ARMY OF SHADOWS
4:35
Thursday, May 11
Directed by Jean-Pierre Melville
Starring Lino Ventura
(1969) Lino Ventura, aided by compatriots including maîtresse of disguise Simone Signoret, goes underground in face of the German Occupation. Not released here till 2006, it won the New York Film Critics award for Best Foreign Film that year. DCP restoration. Approx. 145 min.
Reviews
“The first and most beautiful cinematographic example of Gaullist art.”
– Jean-Louis Comolli
“Consistently frames the resistance against fascism as an act of conscience, far from stainless, and yet inevitable. Shadows, not heroes, are the protagonists of a film that never exalts them—predestined interpreters they are of a fate they did not choose. There is no victory waiting for them, only fatigue, loneliness and affliction.”
– Mubi
“A MASTERPIECE. Goes beyond noir pastiche to tell a wrenching story. It now feels like the movie Melville had spent his whole life preparing to make. [Melville’s] most deeply felt work.”
– John Powers, Vogue
“GRIM, KINETIC… A superb cinematic example of anti-heroic World War II revisionism. A movie definitive in both substance and attitude, suffused with Melville’s wartime experience and the singular noble outlaw sensibility that it produced in him.”

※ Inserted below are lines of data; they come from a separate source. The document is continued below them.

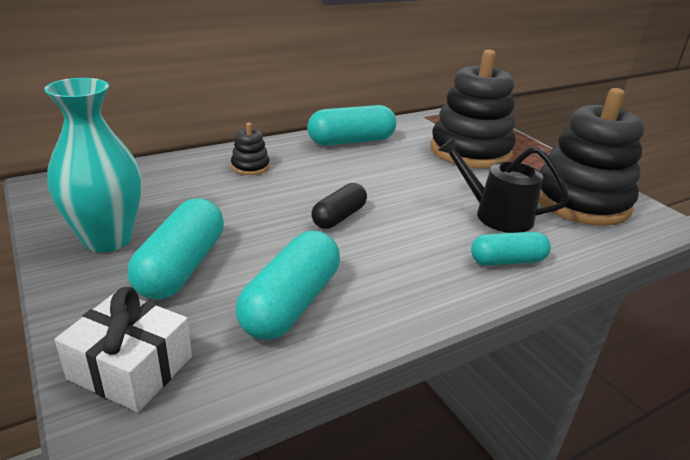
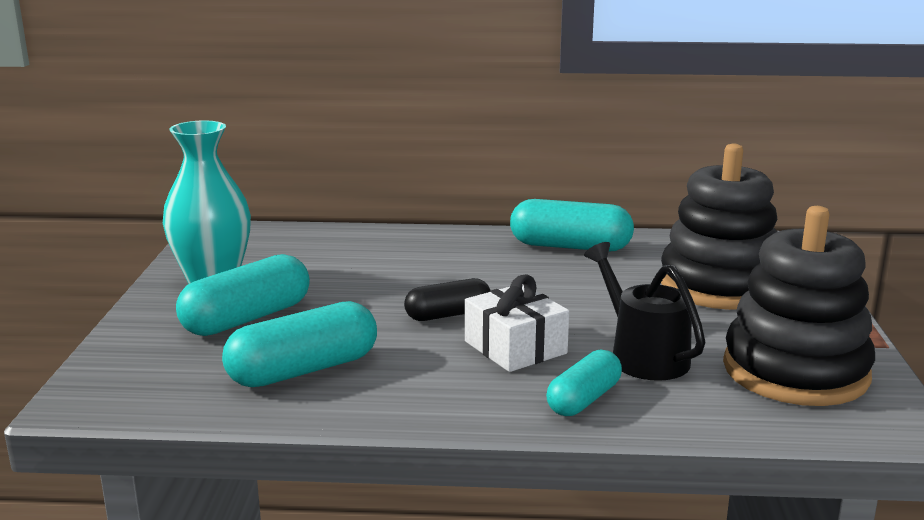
camera: 35 degrees right, 10 degrees down
white gift [55,287,192,412] -> white gift moved to [465,275,569,372]
black stacking toy [231,123,270,175] -> none
turquoise capsule [471,232,551,266] -> turquoise capsule turned 75 degrees counterclockwise [546,349,622,416]

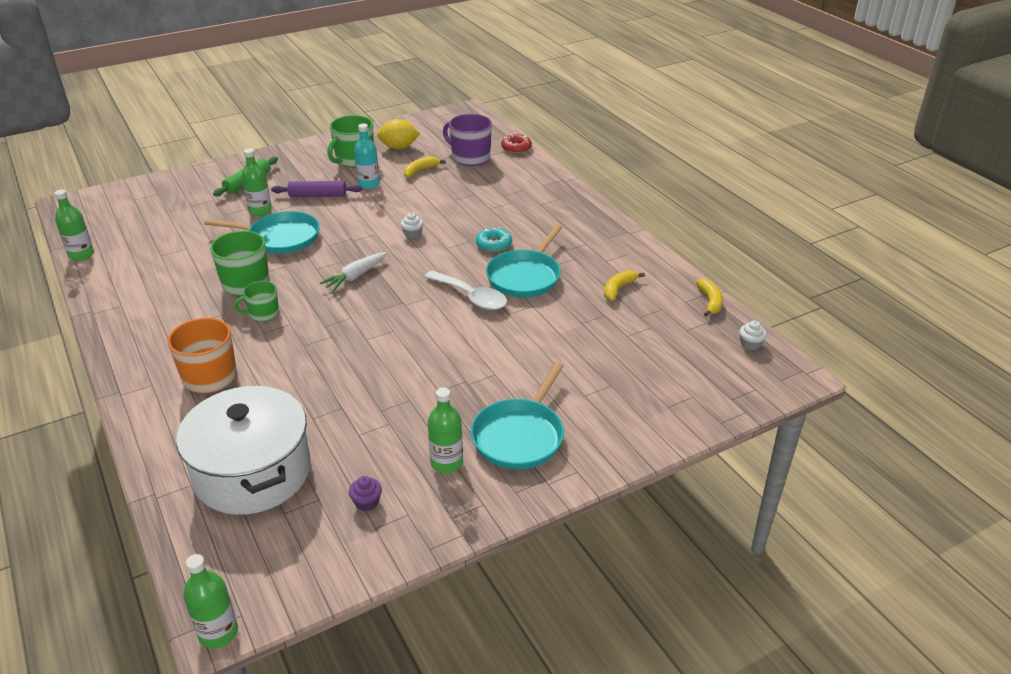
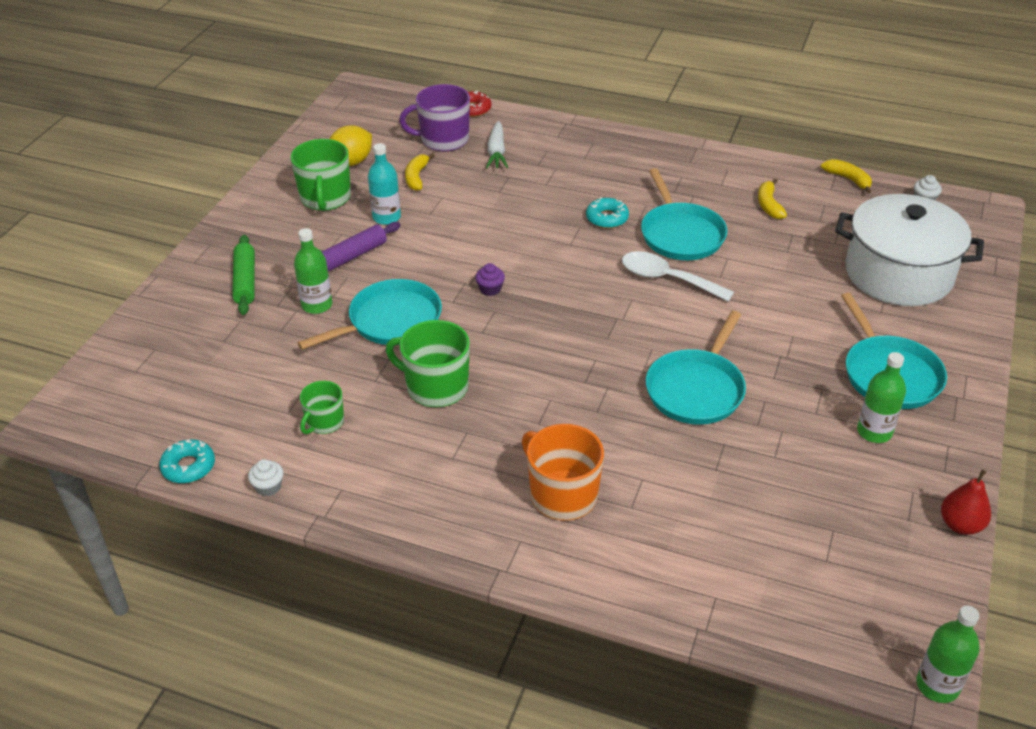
camera: 40 degrees left, 5 degrees up
green bottle [54,190,94,261] -> turquoise donut [159,439,215,483]
white pot [176,385,311,515] -> white pot moved to [835,194,984,306]
green mug [234,281,279,322] -> green mug moved to [300,381,344,434]
white carrot [320,252,387,291] -> white carrot moved to [486,121,508,168]
purple cupcake [349,476,382,511] -> purple cupcake moved to [475,263,505,296]
white cupcake [401,213,423,238] -> white cupcake moved to [248,459,284,496]
white spoon [424,271,507,310] -> white spoon turned 150 degrees counterclockwise [622,251,734,302]
none -> turquoise pan [646,311,746,425]
none -> red pear [941,470,991,535]

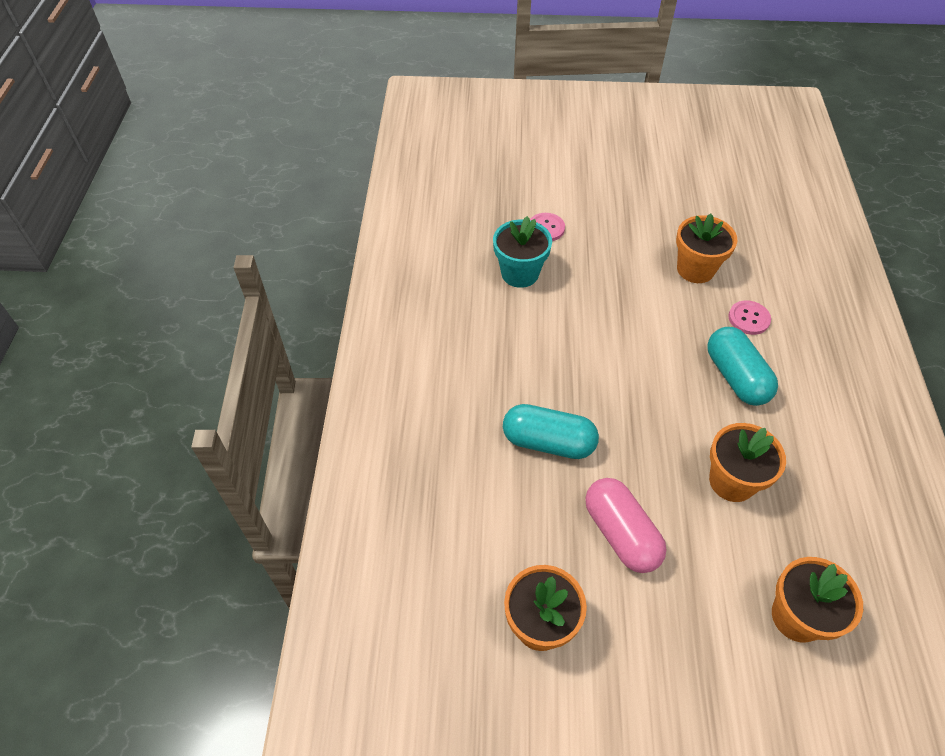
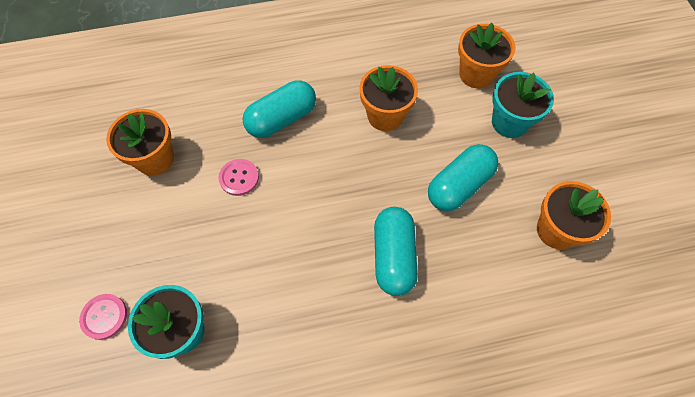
camera: 105 degrees left, 10 degrees up
pink capsule [585,478,667,573] -> turquoise capsule [428,144,499,211]
pink button [728,300,771,335] -> pink button moved to [219,159,259,196]
none -> turquoise flower pot [492,72,554,138]

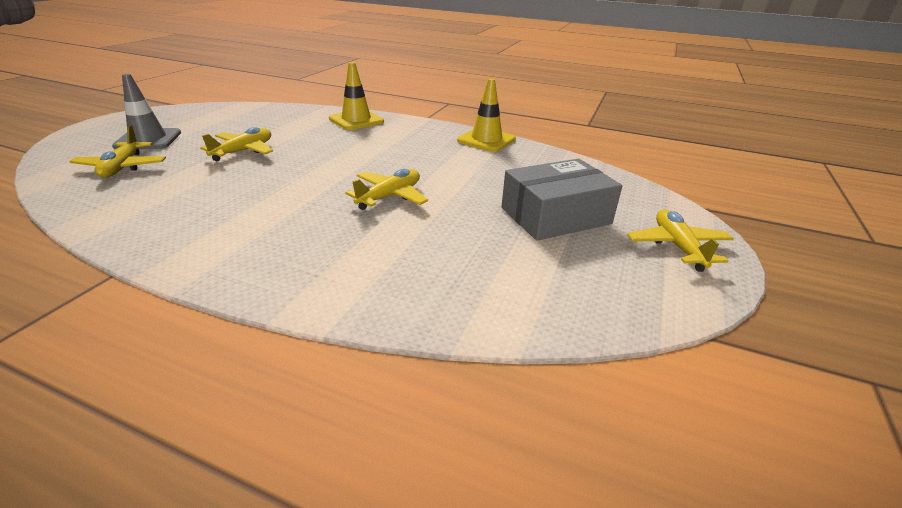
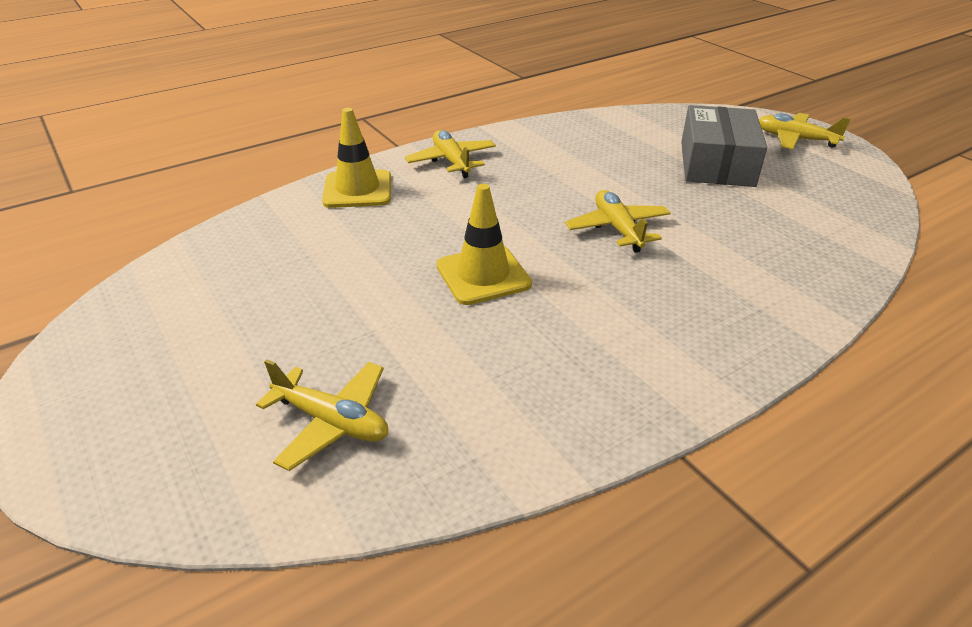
camera: 55 degrees left, 5 degrees up
grey traffic cone [112,74,181,149] -> none
yellow plane [200,127,273,161] -> yellow plane moved to [405,130,496,178]
yellow traffic cone [457,78,516,152] -> yellow traffic cone moved to [436,184,532,305]

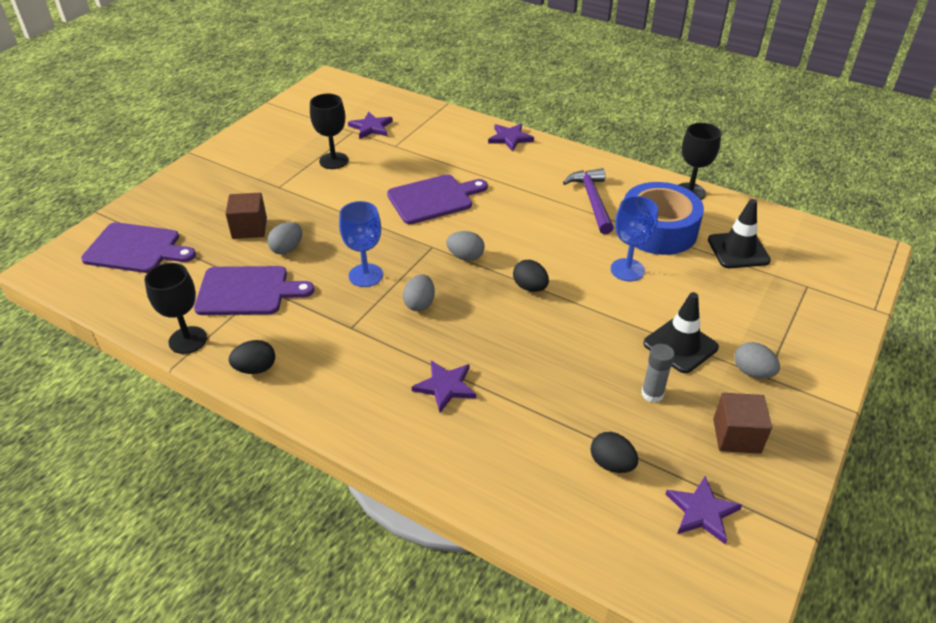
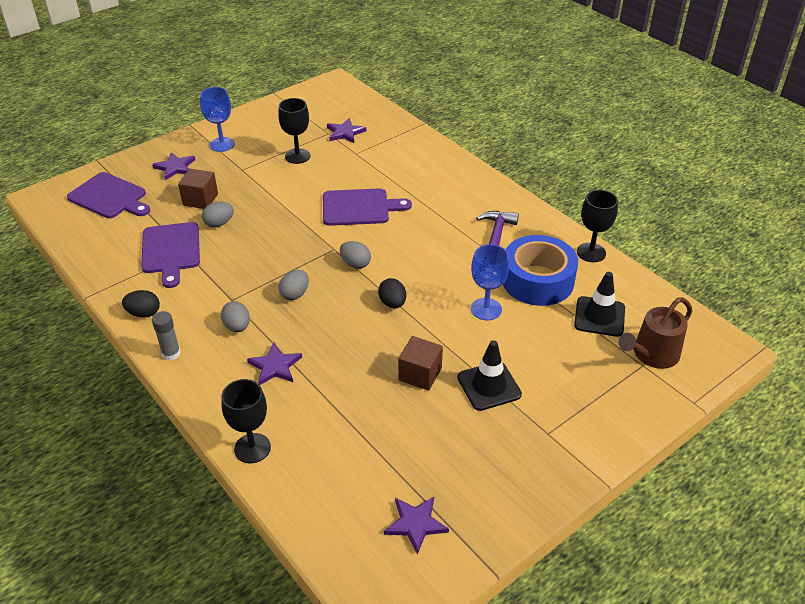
camera: 20 degrees right, 0 degrees up
black goblet [144,263,207,354] -> black goblet moved to [221,379,271,463]
purple cutting board [194,266,314,315] -> purple cutting board turned 60 degrees clockwise [141,222,200,288]
blue goblet [339,201,383,287] -> blue goblet moved to [200,87,235,152]
purple star [488,123,534,151] -> purple star moved to [152,152,195,180]
black egg [591,432,638,473] -> none
grey glue stick [641,344,675,403] -> grey glue stick moved to [152,311,181,361]
brown cube [713,393,772,454] -> brown cube moved to [398,336,443,391]
grey egg [735,342,780,378] -> grey egg moved to [221,301,250,332]
none -> brown watering can [618,298,692,369]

– Jonathan Stevenson, Brooklyn Magazine
“A rare work of art that thrills the senses and the mind… worthy of that overused superlative ‘masterpiece’.”
– Manohla Dargis, The New York Times
“Lovers of cinema should reach for their fedoras and sneak to this picture through a mist of rain. You are in the hands of a master.”
– Anthony Lane, The New Yorker
“Approaches its pulse-quickening tale of life in the underground in the same exacting way Melville rendered so many stories of life in the underworld. As with the ascetic criminals he couldn’t resist mythologizing, Melville sees the brave rebels as steely men of action (and women, hence the unforgettable Simone Signoret), operating outside the law and according to their own strict codes, never allowing emotion to cloud their judgment. The result is a brilliant and relentless thriller, painted in Melville’s trademark shades of charcoal and midnight blue, marked by daring escapes, unimaginable moments of self-sacrifice and unconscionable acts of betrayal. At its center rests the granite-featured Ventura, his final meeting with a once-trusted compatriot on a Paris street a chilling reminder that, in wartime, even mercy is brutal.”